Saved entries

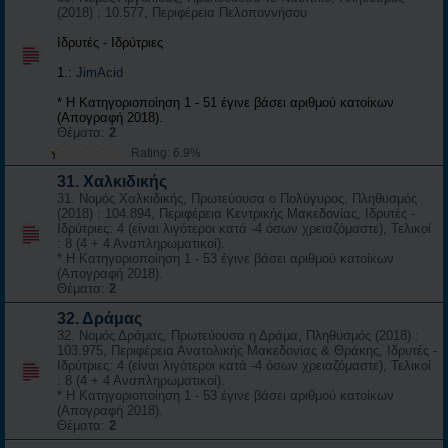
(2018) : 10.577, Περιφέρεια Πελοποννήσου
Ιδρυτές - Ιδρύτριες
1.:
JimAcid
* Η Κατηγοριοποίηση 1 - 51 έγινε βάσει αριθμού κατοίκων
(Απογραφή 2018).
Θέματα:
2
Rating: 6.9%
31. Χαλκιδικής
31. Νομός Χαλκιδικής, Πρωτεύουσα ο Πολύγυρος, Πληθυσμός
(2018) : 104.894, Περιφέρεια Κεντρικής Μακεδονίας, Ιδρυτές -
Ιδρύτριες: 4 (είναι λιγότεροι κατά -4 όσων χρειαζόμαστε), Τελικοί
: 8 (4 + 4 Αναπληρωματικοί).
* Η Κατηγοριοποίηση 1 - 53 έγινε βάσει αριθμού κατοίκων
(Απογραφή 2018).
Θέματα:
2
32. Δράμας
32. Νομός Δράμας, Πρωτεύουσα η Δράμα, Πληθυσμός (2018) :
103.975, Περιφέρεια Ανατολικής Μακεδονίας & Θράκης, Ιδρυτές -
Ιδρύτριες: 4 (είναι λιγότεροι κατά -4 όσων χρειαζόμαστε), Τελικοί
: 8 (4 + 4 Αναπληρωματικοί).
* Η Κατηγοριοποίηση 1 - 53 έγινε βάσει αριθμού κατοίκων
(Απογραφή 2018).
Θέματα:
2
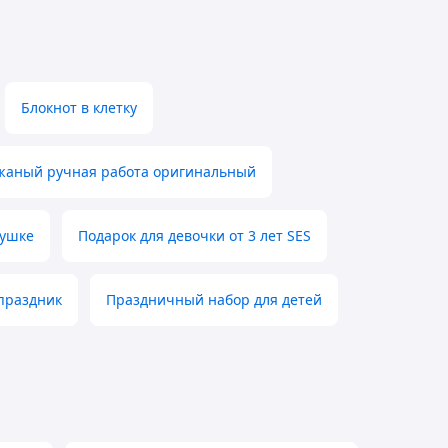
Блокнот в клетку
жаный ручная работа оригинальный
вушке
Подарок для девочки от 3 лет SES
 праздник
Праздничный набор для детей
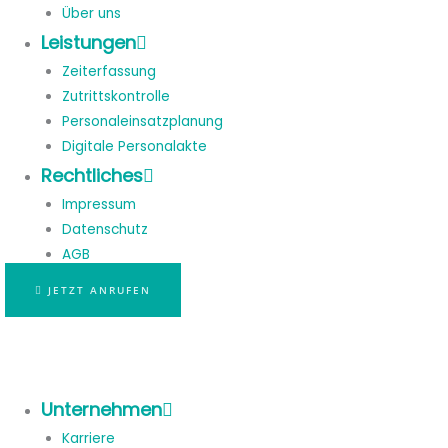
Über uns
Leistungen
Zeiterfassung
Zutrittskontrolle
Personaleinsatzplanung
Digitale Personalakte
Rechtliches
Impressum
Datenschutz
AGB
JETZT ANRUFEN
Unternehmen
Karriere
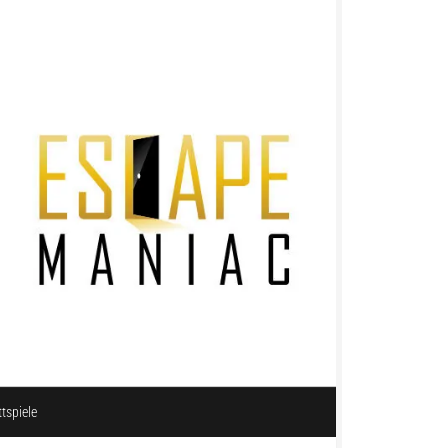
ttspiele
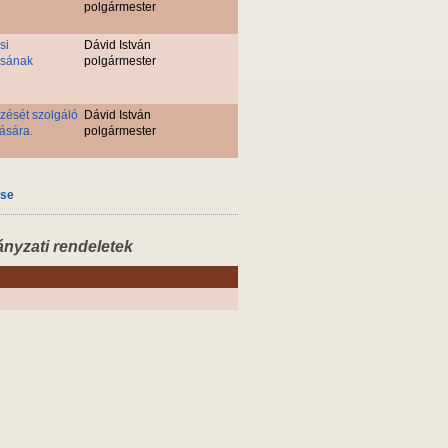
polgármester
si
Dávid István
ásának
polgármester
zését szolgáló
Dávid István
ására.
polgármester
ése
ányzati rendeletek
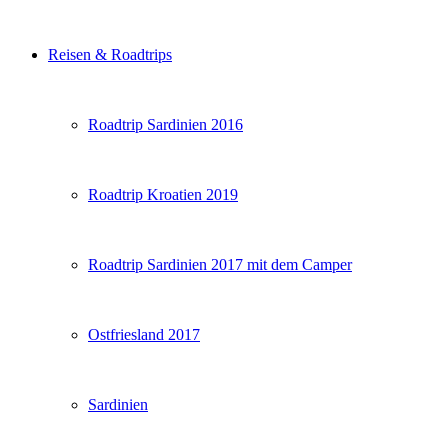
Reisen & Roadtrips
Roadtrip Sardinien 2016
Roadtrip Kroatien 2019
Roadtrip Sardinien 2017 mit dem Camper
Ostfriesland 2017
Sardinien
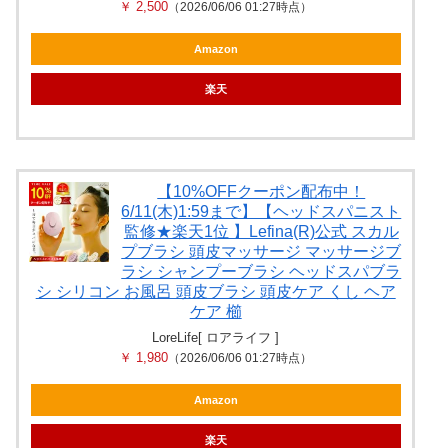
￥ 2,500
（2026/06/06 01:27時点）
Amazon
楽天
【10%OFFクーポン配布中！
6/11(木)1:59まで】【ヘッドスパニスト
監修★楽天1位 】Lefina(R)公式 スカル
プブラシ 頭皮マッサージ マッサージブ
ラシ シャンプーブラシ ヘッドスパブラ
シ シリコン お風呂 頭皮ブラシ 頭皮ケア くし ヘア
ケア 櫛
LoreLife[ ロアライフ ]
￥ 1,980
（2026/06/06 01:27時点）
Amazon
楽天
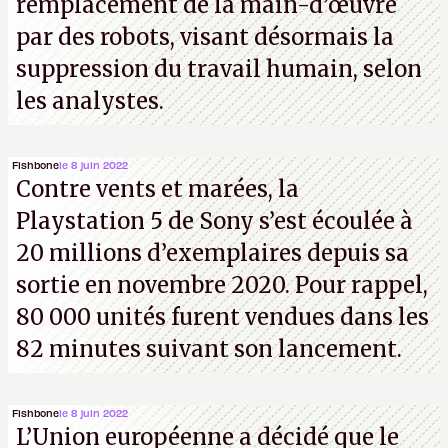
remplacement de la main-d’œuvre
par des robots, visant désormais la
suppression du travail humain, selon
les analystes.
Fishbone
le 8 juin 2022
Contre vents et marées, la
Playstation 5 de Sony s’est écoulée à
20 millions d’exemplaires depuis sa
sortie en novembre 2020. Pour rappel,
80 000 unités furent vendues dans les
82 minutes suivant son lancement.
Fishbone
le 8 juin 2022
L’Union européenne a décidé que le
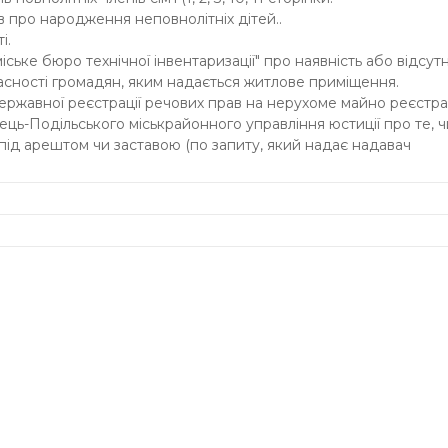
тв про народження неповнолітніх дітей..
і.
іське бюро технічної інвентаризації" про наявність або відсутн
асності громадян, яким надається житлове приміщення.
 державної реєстрації речових прав на нерухоме майно реєстра
ць-Подільського міськрайонного управління юстиції про те, ч
під арештом чи заставою (по запиту, який надає надавач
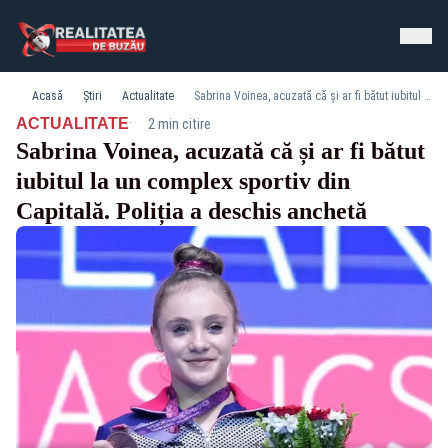
Acasă
Știri
Actualitate
Sabrina Voinea, acuzată că și ar fi bătut iubitul la un complex sportiv din Capitală. Poliția a deschis anchetă
·
ACTUALITATE
2 min citire
Sabrina Voinea, acuzată că și ar fi bătut
iubitul la un complex sportiv din
Capitală. Poliția a deschis anchetă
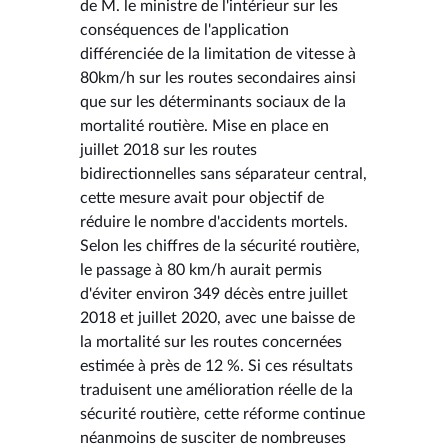
de M. le ministre de l'intérieur sur les
conséquences de l'application
différenciée de la limitation de vitesse à
80km/h sur les routes secondaires ainsi
que sur les déterminants sociaux de la
mortalité routière. Mise en place en
juillet 2018 sur les routes
bidirectionnelles sans séparateur central,
cette mesure avait pour objectif de
réduire le nombre d'accidents mortels.
Selon les chiffres de la sécurité routière,
le passage à 80 km/h aurait permis
d'éviter environ 349 décès entre juillet
2018 et juillet 2020, avec une baisse de
la mortalité sur les routes concernées
estimée à près de 12 %. Si ces résultats
traduisent une amélioration réelle de la
sécurité routière, cette réforme continue
néanmoins de susciter de nombreuses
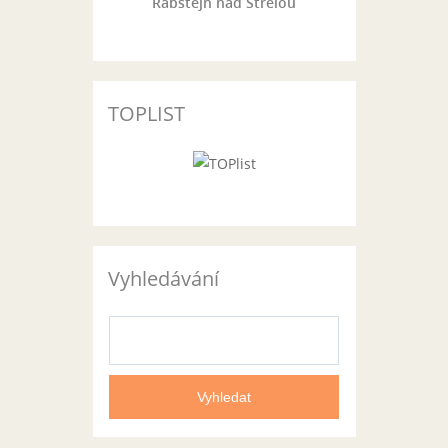
Rabštejn nad Střelou
TOPLIST
Vyhledávání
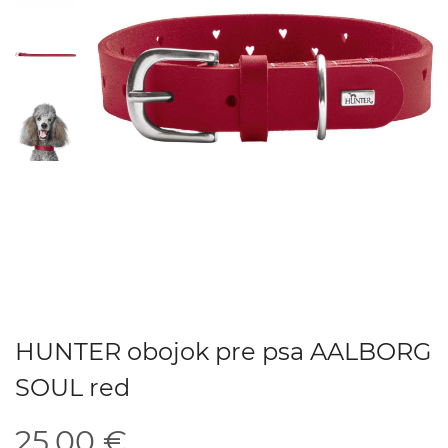
HUNTER obojok pre psa AALBORG
SOUL red
25.00 €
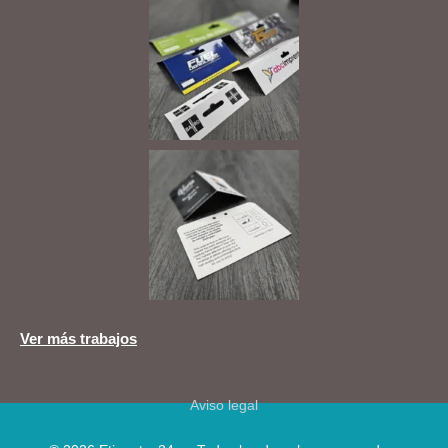
Ver más trabajos
Aviso legal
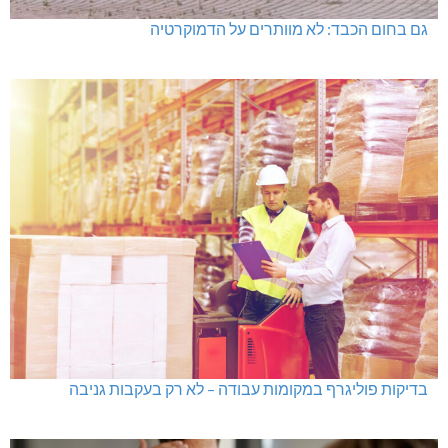
גם בחום הכבד: לא מוותרים על הדמוקרטיה
בדיקות פוליגרף במקומות עבודה – לא רק בעקבות גניבה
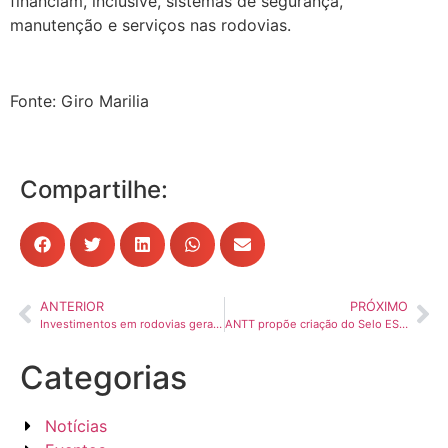
financiam, inclusive, sistemas de segurança,
manutenção e serviços nas rodovias.
Fonte: Giro Marilia
Compartilhe:
ANTERIOR
PRÓXIMO
Investimentos em rodovias geram impactos positivos sobre o PIB do transporte, mostra estudo da CNT
ANTT propõe criação do Selo ESG Cargas para reconhecer transportadores responsáveis
Categorias
Notícias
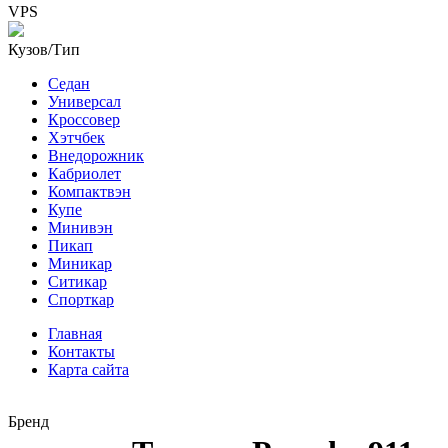
VPS
Кузов/Тип
Седан
Универсал
Кроссовер
Хэтчбек
Внедорожник
Кабриолет
Компактвэн
Купе
Минивэн
Пикап
Миникар
Ситикар
Спорткар
Главная
Контакты
Карта сайта
Бренд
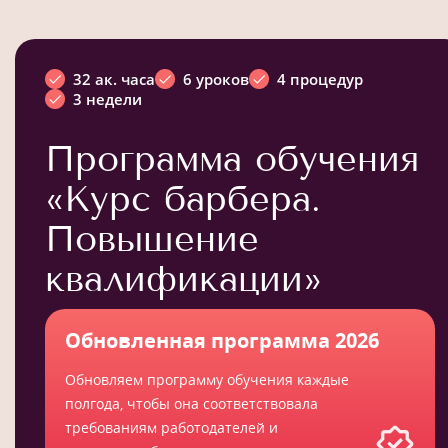
32 ак. часа
6 уроков
4 процедур
3 недели
Программа обучения
«Курс барбера.
Повышение
квалификации»
Обновленная программа 2026
Обновляем программу обучения каждые
полгода, чтобы она соответствовала
требованиям работодателей и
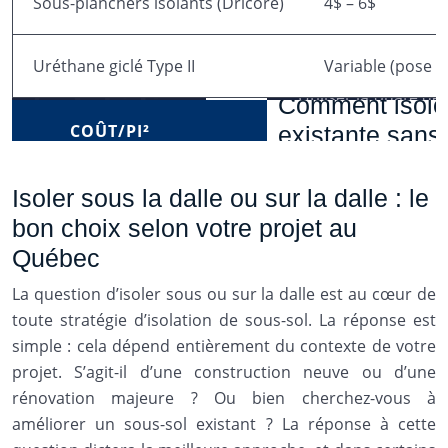
Sous-planchers isolants (Dricore)
4$ – 6$
Uréthane giclé Type II
Variable (pose i
C
Isoler sous la dalle ou sur la dalle : le
bon choix selon votre projet au
Québec
La question d’isoler sous ou sur la dalle est au cœur de
toute stratégie d’isolation de sous-sol. La réponse est
simple : cela dépend entièrement du contexte de votre
projet. S’agit-il d’une construction neuve ou d’une
rénovation majeure ? Ou bien cherchez-vous à
améliorer un sous-sol existant ? La réponse à cette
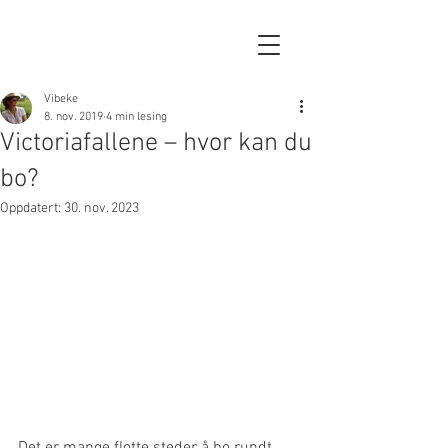
Vibeke
8. nov. 2019
4 min lesing
Victoriafallene – hvor kan du
bo?
Oppdatert:
30. nov. 2023
Det er mange flotte steder å bo rundt 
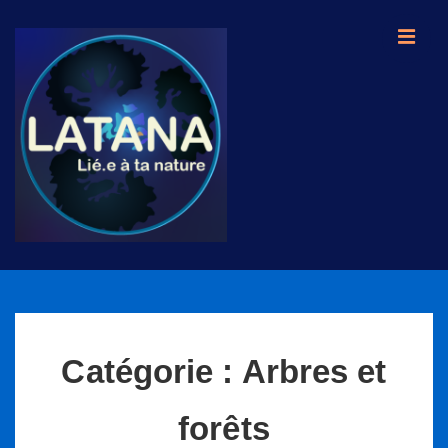
↓
passer
ME
au
contenu
principal
Main
Navigation
Catégorie :
Arbres et
forêts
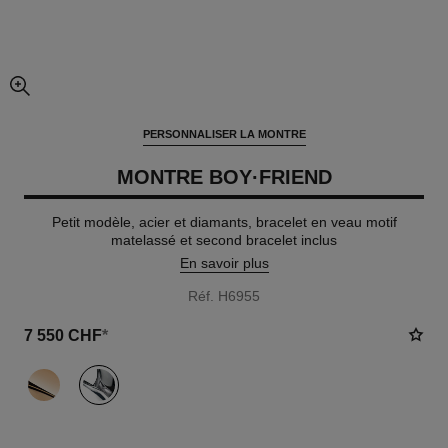
agrandissement
PERSONNALISER LA MONTRE
MONTRE BOY·FRIEND
Petit modèle, acier et diamants, bracelet en veau motif
matelassé et second bracelet inclus
En savoir plus
Réf. H6955
7 550 CHF
*
variante
(2)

*TASK DIRECTIONS*: How many lines of the material above contain the string "complex"? Reply with the number only.

*SOLUTION*: 2